# What to produce
How many lines of the material below contain the string "Hieracium"? Case counts, and your reply should be only the number.

# Given information
···
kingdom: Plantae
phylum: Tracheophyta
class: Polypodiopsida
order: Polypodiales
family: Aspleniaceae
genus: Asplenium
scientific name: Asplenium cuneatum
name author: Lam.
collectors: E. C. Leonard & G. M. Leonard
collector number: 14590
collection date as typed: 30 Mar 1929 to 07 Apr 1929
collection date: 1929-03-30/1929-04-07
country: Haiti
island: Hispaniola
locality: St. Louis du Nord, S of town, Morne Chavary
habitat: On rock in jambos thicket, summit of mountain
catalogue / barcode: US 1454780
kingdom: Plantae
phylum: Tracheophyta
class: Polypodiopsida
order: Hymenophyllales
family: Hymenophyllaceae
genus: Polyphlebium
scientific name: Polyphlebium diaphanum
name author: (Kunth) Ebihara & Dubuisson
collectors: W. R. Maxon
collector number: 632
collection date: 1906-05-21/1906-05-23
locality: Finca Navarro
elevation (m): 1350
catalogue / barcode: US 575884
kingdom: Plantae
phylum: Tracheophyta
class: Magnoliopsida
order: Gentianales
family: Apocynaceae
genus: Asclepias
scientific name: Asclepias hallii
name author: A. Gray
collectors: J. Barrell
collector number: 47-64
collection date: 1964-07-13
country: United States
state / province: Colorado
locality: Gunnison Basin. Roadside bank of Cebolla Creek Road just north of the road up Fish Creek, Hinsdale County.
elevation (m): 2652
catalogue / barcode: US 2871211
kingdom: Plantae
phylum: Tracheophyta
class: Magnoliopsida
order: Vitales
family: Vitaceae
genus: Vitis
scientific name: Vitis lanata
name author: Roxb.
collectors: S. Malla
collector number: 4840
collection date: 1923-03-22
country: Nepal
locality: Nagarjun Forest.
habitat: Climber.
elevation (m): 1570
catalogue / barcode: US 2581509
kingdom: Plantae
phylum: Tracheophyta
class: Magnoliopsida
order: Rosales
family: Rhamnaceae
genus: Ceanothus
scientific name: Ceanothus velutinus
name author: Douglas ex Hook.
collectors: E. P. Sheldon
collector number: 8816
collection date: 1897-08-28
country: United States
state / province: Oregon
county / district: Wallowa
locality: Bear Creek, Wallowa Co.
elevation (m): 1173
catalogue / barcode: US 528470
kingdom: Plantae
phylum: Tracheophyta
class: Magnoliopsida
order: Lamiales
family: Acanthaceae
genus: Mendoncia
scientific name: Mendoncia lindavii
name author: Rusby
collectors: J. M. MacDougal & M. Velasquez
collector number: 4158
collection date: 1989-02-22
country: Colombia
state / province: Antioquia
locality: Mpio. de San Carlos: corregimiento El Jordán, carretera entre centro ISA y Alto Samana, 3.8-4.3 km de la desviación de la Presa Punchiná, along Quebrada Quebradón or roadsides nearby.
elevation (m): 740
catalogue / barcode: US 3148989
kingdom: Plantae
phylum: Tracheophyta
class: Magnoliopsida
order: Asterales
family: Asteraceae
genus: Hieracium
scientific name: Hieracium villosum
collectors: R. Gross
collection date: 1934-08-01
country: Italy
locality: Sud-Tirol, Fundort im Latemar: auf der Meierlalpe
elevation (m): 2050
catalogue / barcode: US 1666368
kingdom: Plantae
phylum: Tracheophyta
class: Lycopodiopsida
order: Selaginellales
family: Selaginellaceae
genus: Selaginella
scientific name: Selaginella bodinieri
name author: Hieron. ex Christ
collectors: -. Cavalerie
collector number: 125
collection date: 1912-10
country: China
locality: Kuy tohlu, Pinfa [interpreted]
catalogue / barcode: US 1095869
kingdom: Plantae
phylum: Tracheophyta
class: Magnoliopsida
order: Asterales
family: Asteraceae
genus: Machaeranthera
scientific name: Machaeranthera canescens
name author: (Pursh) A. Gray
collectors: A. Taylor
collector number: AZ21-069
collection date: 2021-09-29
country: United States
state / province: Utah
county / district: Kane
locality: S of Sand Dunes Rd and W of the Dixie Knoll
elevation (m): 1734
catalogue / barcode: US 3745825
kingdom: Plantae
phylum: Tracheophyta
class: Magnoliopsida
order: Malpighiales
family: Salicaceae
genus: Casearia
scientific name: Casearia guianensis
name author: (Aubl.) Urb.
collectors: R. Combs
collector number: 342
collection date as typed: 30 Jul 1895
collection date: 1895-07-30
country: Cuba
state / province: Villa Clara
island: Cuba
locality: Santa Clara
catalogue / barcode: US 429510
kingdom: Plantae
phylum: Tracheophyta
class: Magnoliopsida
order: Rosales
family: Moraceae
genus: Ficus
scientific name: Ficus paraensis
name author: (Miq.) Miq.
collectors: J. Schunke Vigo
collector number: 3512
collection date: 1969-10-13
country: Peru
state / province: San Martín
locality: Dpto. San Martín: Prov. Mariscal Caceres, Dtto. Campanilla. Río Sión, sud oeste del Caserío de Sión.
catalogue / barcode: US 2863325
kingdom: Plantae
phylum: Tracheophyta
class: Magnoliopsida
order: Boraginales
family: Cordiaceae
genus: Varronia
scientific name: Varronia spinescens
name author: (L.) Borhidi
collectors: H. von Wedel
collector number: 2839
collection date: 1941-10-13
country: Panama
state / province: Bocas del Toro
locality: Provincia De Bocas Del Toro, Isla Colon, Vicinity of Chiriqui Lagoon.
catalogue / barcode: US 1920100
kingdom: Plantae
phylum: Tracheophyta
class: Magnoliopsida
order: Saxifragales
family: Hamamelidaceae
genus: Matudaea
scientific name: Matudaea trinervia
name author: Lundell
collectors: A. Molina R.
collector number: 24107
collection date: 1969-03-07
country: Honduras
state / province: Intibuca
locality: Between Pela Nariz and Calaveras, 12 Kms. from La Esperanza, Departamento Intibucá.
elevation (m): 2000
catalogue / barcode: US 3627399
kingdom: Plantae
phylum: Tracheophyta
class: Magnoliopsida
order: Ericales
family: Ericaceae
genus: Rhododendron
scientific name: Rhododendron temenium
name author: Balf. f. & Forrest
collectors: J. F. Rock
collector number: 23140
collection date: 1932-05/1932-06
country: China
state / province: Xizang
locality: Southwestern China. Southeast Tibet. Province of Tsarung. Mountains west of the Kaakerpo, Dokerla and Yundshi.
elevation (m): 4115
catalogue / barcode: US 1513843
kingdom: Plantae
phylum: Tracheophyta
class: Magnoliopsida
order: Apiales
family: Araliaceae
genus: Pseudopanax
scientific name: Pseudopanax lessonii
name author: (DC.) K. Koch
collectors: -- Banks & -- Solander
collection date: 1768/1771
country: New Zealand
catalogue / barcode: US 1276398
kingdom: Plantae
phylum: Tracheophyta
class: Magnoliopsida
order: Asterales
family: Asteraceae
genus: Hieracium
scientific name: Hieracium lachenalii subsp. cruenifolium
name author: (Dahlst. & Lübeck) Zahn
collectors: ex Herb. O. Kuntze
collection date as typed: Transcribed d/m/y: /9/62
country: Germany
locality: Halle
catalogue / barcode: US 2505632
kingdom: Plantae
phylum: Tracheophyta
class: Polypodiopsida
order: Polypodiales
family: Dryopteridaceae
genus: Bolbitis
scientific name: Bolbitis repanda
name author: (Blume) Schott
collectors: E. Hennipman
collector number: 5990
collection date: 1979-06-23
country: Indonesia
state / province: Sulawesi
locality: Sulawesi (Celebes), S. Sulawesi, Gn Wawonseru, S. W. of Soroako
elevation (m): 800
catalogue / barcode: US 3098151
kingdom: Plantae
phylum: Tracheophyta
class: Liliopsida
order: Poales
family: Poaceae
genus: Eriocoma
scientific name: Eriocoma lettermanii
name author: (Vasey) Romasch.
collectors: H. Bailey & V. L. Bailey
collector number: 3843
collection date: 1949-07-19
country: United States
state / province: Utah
···
# Output for this task
4